Many more children of my kids’ generation grew up in split parenting situations, so maybe for them, it’s not as traumatic for their own children to be visiting other households during these magic periods. And often, no matter how hard you’re trying to hold things together, the children are well aware of the tensions underlying the surface. If those tensions become toxic, then perhaps separation, even this time of year, could be the right choice, for everyone’s peace of mind.

But even if the magic fails on one front, there are many more, like these suggestions from Suzy Brown. As she says, “Holidays are about peace and sharing and gratitude and love. During tragedy, or divorce, or heartache we have to reach down and find those core things at a deeper level, a more meaningful level.”

Brian James, who is a trained divorce mediator, also adds tips, including not trying to buy the child’s happiness with “stuff”, and making sure if you celebrate together that the children don’t take this as fulfillment of their fondest wish–that you’re getting back together.

If you feel that you can’t hold on, for any reason, please seek professional help, whether in the form of legal counsel, psychological counsel, or just a heartfelt cup of cocoa with a good friend or close relative.
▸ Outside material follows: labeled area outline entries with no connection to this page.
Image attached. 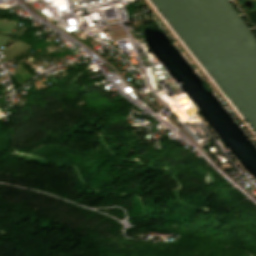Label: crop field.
Masks as SVG:
<instances>
[{
  "mask_svg": "<svg viewBox=\"0 0 256 256\" xmlns=\"http://www.w3.org/2000/svg\"><path fill=\"white\" fill-rule=\"evenodd\" d=\"M21 42H19V41H17V42H15V43H13V44H11L10 46H8L7 48H5L4 50H2L4 53L5 52H7V51H9V50H11V49H13L14 47H16L17 45H19ZM25 44H20L19 46H17L16 48H14L13 50H11V51H9V52H7V53H5L6 55H8V54H10V53H12V52H14V51H16V50H18V49H20L21 47H23ZM25 47H27V45L26 46H24L23 48H25ZM30 47V46H29ZM23 48H21V49H23ZM28 48V47H27ZM20 49V50H21ZM20 50H18V51H20ZM25 50V49H24ZM17 51V52H18ZM23 51V50H22ZM21 52V51H20ZM20 52H18V53H20ZM16 53V52H15ZM15 53H13V54H15ZM18 53H16V54H18ZM13 54H11V55H13ZM15 54V55H16ZM11 55H9V56H11ZM9 56H5V57H3V58H1L0 59V61L1 60H3V59H5V58H7V57H9ZM14 56V55H13ZM12 57V56H11Z\"/></svg>",
  "mask_w": 256,
  "mask_h": 256,
  "instance_id": "obj_1",
  "label": "crop field"
},
{
  "mask_svg": "<svg viewBox=\"0 0 256 256\" xmlns=\"http://www.w3.org/2000/svg\"><path fill=\"white\" fill-rule=\"evenodd\" d=\"M8 23V22H7ZM7 23H5V24H3V23H0V28H2L4 25H6ZM12 22H10V23H8L3 29H2V33H3V31L11 24ZM15 25V23L13 22L5 31H4V33L5 34H7L10 30H11V28L13 27Z\"/></svg>",
  "mask_w": 256,
  "mask_h": 256,
  "instance_id": "obj_2",
  "label": "crop field"
},
{
  "mask_svg": "<svg viewBox=\"0 0 256 256\" xmlns=\"http://www.w3.org/2000/svg\"><path fill=\"white\" fill-rule=\"evenodd\" d=\"M8 38L7 37H4V36H0V45L7 42Z\"/></svg>",
  "mask_w": 256,
  "mask_h": 256,
  "instance_id": "obj_3",
  "label": "crop field"
},
{
  "mask_svg": "<svg viewBox=\"0 0 256 256\" xmlns=\"http://www.w3.org/2000/svg\"><path fill=\"white\" fill-rule=\"evenodd\" d=\"M6 75V74H5Z\"/></svg>",
  "mask_w": 256,
  "mask_h": 256,
  "instance_id": "obj_4",
  "label": "crop field"
}]
</instances>
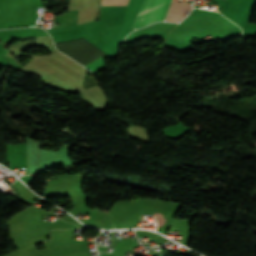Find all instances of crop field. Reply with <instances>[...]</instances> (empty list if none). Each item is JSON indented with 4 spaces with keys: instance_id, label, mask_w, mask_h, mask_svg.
I'll return each instance as SVG.
<instances>
[{
    "instance_id": "1",
    "label": "crop field",
    "mask_w": 256,
    "mask_h": 256,
    "mask_svg": "<svg viewBox=\"0 0 256 256\" xmlns=\"http://www.w3.org/2000/svg\"><path fill=\"white\" fill-rule=\"evenodd\" d=\"M128 0H102L101 5H126ZM170 0H144L139 14L132 27L162 21L165 18Z\"/></svg>"
},
{
    "instance_id": "2",
    "label": "crop field",
    "mask_w": 256,
    "mask_h": 256,
    "mask_svg": "<svg viewBox=\"0 0 256 256\" xmlns=\"http://www.w3.org/2000/svg\"><path fill=\"white\" fill-rule=\"evenodd\" d=\"M192 5L173 2L166 21L179 22L186 17Z\"/></svg>"
}]
</instances>
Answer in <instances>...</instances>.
Take time out for yourself. Most decisions about situations (absent actual danger) can be put off for a week or two. Give yourself and the children time in as de-stressed a manner as possible. This will pay off as they learn coping skills from you they can use all their lives.

For Goodness’ Sake

As the holidays creep not so stealthily upon us, we hear parents remind their children to be good “because Santa is coming.”
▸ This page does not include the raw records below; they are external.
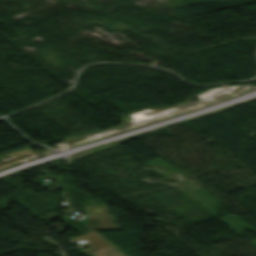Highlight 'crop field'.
<instances>
[{
  "label": "crop field",
  "mask_w": 256,
  "mask_h": 256,
  "mask_svg": "<svg viewBox=\"0 0 256 256\" xmlns=\"http://www.w3.org/2000/svg\"><path fill=\"white\" fill-rule=\"evenodd\" d=\"M88 255L90 256H126L125 254L121 253L118 249H116L112 245L93 251L91 253H88Z\"/></svg>",
  "instance_id": "obj_1"
}]
</instances>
For years that worked for me, with my older girls. There was a three to four week respite when they tried really hard to be well-behaved so they could receive the gift of their choice. I was grateful.
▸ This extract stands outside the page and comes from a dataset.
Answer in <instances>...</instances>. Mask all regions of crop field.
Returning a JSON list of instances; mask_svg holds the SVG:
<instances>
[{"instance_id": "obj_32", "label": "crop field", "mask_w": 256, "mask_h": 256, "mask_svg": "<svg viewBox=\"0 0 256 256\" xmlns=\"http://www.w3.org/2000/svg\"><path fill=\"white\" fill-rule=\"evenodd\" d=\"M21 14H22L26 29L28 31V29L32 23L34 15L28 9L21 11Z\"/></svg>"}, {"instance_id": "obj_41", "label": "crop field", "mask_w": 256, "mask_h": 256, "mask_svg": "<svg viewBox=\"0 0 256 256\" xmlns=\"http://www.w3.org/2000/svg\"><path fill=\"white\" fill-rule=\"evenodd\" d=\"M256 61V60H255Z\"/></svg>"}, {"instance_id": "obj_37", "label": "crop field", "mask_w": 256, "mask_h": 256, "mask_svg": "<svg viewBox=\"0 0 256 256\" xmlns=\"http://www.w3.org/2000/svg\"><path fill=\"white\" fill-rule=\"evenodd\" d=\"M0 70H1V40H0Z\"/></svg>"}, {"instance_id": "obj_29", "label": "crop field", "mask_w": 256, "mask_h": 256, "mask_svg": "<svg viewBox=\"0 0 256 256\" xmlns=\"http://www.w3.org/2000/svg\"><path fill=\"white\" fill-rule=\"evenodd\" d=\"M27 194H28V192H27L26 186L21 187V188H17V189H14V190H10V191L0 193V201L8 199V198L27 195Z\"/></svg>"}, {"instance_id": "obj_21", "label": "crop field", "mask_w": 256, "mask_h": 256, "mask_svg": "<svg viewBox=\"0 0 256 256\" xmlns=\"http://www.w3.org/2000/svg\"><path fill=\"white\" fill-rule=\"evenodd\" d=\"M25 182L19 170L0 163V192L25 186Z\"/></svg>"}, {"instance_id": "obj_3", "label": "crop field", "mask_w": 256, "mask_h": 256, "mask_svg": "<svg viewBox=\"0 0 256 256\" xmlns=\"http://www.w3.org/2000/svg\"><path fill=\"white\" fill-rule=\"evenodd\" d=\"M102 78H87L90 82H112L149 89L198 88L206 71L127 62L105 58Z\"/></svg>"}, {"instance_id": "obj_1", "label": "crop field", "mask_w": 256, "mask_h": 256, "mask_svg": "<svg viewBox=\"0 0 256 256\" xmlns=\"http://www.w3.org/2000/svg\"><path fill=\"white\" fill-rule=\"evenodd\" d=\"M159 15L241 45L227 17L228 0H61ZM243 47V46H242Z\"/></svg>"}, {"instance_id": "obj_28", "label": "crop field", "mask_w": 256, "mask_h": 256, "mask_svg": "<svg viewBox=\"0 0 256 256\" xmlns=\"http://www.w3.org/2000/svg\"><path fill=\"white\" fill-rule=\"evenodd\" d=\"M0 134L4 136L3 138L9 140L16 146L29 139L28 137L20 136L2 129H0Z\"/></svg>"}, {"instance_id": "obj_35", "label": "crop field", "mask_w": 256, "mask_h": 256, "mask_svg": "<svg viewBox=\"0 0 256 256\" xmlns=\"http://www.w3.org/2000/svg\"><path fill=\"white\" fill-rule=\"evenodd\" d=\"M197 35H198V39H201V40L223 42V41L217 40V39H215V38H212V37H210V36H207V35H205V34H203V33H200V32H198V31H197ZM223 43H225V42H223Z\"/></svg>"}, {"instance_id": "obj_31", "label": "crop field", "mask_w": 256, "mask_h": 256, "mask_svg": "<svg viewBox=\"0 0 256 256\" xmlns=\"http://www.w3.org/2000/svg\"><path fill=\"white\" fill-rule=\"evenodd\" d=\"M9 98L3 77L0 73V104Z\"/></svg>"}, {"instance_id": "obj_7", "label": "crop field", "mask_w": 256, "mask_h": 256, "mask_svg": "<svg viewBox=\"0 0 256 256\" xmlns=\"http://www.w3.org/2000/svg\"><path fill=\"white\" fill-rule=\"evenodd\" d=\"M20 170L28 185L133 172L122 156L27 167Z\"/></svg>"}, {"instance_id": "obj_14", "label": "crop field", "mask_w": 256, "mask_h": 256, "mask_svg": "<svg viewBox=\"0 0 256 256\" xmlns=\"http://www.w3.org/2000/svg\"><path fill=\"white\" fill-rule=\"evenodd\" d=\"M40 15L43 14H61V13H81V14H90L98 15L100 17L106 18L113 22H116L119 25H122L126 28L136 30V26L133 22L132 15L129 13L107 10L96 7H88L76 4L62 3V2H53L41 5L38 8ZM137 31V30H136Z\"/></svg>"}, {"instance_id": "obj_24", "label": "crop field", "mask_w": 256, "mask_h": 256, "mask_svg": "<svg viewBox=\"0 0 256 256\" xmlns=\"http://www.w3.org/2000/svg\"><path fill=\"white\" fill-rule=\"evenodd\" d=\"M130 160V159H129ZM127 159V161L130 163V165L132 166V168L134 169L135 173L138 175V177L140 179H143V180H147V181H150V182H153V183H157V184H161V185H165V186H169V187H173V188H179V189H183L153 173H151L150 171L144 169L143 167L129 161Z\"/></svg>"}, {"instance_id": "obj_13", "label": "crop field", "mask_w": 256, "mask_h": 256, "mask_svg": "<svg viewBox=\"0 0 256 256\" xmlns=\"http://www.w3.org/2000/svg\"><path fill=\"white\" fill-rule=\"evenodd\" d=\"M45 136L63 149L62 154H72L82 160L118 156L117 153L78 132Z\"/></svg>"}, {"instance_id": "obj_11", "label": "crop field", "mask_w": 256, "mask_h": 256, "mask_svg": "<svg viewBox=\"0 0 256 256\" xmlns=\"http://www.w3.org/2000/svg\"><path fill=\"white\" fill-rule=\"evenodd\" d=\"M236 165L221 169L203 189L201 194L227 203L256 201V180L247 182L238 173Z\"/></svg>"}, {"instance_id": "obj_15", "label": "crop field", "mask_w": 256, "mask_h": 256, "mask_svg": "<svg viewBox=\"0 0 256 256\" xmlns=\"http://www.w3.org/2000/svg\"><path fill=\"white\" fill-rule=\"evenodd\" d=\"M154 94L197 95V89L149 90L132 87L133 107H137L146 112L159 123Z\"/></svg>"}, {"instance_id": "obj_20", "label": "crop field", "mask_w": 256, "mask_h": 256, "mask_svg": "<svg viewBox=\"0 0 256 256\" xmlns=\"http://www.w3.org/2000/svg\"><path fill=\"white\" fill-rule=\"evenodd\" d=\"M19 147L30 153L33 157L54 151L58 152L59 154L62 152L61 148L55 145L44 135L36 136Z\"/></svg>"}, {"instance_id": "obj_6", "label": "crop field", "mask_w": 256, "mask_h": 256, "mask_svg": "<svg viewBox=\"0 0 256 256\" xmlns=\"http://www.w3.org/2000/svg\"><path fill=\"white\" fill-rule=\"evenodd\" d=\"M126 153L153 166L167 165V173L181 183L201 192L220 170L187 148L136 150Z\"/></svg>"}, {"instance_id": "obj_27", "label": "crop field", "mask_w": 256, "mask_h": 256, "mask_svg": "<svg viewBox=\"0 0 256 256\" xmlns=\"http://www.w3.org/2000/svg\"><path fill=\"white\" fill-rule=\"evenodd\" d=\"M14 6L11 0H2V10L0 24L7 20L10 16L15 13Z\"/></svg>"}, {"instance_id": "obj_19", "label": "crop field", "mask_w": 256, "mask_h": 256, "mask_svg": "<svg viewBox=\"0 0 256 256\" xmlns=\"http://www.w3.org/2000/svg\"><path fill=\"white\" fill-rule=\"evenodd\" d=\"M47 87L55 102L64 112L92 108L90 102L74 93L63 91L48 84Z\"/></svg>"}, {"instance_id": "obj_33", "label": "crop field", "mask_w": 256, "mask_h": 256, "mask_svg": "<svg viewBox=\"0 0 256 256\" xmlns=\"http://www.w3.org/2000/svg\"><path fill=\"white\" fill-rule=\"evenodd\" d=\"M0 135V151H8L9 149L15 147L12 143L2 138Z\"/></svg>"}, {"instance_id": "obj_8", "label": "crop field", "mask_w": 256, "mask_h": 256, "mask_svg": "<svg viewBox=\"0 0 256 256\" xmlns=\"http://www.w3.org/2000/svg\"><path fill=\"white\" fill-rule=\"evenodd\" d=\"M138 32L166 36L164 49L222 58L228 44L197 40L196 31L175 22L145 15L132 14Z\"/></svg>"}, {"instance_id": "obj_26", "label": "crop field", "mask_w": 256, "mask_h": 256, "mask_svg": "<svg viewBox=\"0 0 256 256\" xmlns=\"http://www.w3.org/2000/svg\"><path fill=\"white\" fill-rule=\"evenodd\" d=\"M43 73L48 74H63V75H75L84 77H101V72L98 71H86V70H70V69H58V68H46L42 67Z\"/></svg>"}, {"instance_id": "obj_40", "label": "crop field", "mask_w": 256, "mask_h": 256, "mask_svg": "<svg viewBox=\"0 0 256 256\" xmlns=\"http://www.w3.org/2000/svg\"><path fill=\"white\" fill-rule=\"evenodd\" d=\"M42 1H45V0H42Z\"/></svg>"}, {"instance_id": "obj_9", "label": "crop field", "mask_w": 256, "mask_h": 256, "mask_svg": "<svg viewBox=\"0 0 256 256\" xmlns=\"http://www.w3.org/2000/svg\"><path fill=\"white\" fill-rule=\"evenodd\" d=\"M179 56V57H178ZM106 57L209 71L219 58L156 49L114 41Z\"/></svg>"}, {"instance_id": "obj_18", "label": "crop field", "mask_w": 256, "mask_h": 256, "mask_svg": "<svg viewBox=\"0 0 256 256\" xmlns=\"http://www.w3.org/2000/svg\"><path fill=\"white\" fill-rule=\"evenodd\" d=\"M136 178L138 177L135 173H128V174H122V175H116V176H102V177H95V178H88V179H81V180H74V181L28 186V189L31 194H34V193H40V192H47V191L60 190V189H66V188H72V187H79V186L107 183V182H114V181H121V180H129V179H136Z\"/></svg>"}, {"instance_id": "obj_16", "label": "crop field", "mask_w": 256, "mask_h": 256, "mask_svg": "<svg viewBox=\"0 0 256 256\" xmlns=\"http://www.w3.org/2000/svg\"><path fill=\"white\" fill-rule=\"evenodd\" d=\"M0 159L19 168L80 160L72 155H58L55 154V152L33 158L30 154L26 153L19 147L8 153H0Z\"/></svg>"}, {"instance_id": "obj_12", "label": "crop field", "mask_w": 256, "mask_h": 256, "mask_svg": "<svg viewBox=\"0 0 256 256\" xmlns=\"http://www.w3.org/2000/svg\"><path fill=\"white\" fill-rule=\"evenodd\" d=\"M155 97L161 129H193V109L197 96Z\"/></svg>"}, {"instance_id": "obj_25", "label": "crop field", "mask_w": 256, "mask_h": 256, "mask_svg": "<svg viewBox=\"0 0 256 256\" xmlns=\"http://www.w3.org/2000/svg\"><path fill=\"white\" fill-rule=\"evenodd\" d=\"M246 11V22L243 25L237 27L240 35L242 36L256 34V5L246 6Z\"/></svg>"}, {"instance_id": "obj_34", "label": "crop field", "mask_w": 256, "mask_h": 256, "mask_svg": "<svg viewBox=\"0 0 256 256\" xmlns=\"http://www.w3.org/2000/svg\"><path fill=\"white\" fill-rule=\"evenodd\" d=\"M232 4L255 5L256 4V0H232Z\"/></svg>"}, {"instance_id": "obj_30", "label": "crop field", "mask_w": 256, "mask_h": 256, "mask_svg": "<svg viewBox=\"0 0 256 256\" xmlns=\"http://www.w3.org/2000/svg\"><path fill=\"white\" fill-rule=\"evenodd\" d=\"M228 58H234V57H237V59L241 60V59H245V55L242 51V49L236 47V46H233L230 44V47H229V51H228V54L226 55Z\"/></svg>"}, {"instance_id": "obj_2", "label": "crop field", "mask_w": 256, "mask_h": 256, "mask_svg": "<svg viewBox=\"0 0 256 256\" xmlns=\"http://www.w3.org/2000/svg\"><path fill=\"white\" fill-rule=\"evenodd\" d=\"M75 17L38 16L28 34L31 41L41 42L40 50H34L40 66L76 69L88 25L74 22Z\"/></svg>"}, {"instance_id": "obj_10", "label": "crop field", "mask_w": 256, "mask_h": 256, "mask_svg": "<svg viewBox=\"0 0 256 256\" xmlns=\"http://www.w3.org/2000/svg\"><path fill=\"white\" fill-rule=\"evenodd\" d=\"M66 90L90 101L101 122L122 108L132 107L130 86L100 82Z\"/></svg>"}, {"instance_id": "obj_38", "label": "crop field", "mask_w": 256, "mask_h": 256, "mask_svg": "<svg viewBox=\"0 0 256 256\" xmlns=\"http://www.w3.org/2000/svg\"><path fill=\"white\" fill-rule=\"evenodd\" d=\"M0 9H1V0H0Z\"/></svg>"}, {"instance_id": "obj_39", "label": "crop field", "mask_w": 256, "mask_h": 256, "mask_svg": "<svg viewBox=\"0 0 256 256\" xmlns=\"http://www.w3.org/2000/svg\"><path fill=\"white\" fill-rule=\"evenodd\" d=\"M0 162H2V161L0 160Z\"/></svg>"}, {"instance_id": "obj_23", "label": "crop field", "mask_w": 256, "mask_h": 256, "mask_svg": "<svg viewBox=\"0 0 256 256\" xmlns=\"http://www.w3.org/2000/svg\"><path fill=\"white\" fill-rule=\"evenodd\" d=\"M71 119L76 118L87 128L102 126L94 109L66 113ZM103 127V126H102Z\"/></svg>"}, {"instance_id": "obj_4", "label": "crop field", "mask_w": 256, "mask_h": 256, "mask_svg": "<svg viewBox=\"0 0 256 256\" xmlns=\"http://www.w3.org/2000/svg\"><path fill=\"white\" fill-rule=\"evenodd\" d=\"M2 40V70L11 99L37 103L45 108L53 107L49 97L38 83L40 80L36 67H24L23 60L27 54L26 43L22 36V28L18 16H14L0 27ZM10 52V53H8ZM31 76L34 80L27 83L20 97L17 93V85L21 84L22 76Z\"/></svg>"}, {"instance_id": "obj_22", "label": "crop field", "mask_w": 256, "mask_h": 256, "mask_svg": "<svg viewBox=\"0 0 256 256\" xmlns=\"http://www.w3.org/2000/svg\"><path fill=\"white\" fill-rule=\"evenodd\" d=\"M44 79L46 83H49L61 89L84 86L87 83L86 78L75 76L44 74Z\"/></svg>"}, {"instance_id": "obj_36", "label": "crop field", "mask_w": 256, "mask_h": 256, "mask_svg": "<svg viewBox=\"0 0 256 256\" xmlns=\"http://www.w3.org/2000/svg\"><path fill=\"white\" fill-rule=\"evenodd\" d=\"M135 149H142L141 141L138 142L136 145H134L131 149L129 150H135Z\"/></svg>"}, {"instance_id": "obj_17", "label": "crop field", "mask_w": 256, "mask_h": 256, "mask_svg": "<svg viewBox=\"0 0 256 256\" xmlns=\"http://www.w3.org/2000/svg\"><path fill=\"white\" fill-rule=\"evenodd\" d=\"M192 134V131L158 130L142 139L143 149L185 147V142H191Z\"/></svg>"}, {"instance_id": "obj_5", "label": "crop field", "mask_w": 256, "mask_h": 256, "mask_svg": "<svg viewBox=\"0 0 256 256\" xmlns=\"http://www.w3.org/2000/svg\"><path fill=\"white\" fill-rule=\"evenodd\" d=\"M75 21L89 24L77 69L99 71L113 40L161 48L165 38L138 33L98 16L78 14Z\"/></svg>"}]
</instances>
But is that really a lesson we want to teach our children?  That the only reason for being good is to receive some sort of specific reward?

I started thinking about this when I read news stories about the American Humanists’ ad campaign starting this week, with ads that read “Why believe in a god? Just be good for goodness’ sake.” The ads are expected to appear on Washington, D.C. buses through December.

Christian groups have protested the ads, claiming that God must be included in the discussion of good and evil. CNN reports this comment from American Family Association president Tim Wildmon:

“It’s a stupid ad,” he said. “How do we define ‘good’ if we don’t believe in God? God in his word, the Bible, tells us what’s good and bad and right and wrong. If we are each ourselves defining what’s good, it’s going to be a crazy world.”

So does this mean that Christians only do what’s right because God says it is? And of course the corollary, if you don’t do good, as defined by God, then you’ll be punished? So…to carry that out to it’s logical conclusion, the only reason you’re good is…to get a specific reward. The same thing as Santa Claus.

Fred Edwords, of the AHA, says that the message of the Humanists is that anyone can have moral values, “as a natural result of who we are as a species and who we have become as a civilization. Each one of us knows what it means, generally, to be ethical. We may disagree on specific details…but we all get the basic idea.”

In dealing with my children, their autism often comes between them and their decision-making process. They also take what we say very literally, and cling to it with the fiber of their being.  So what message do we give them when we say there is a Santa Claus and then a few years later, point out that there isn’t and we lied to them? It really throws them to the point of meltdowns, bad behavior and loss of trust.

Wouldn’t it be better to teach them that we all, Christian, Humanist, Muslim, Jew, Buddhist–take your pick!–that we all should be good because it’s the right thing to do? Not to gain some reward or get a pat on the head or to impress some other person–but because we can make choices that are part of the greater good? Take that literally. We’d all be better off.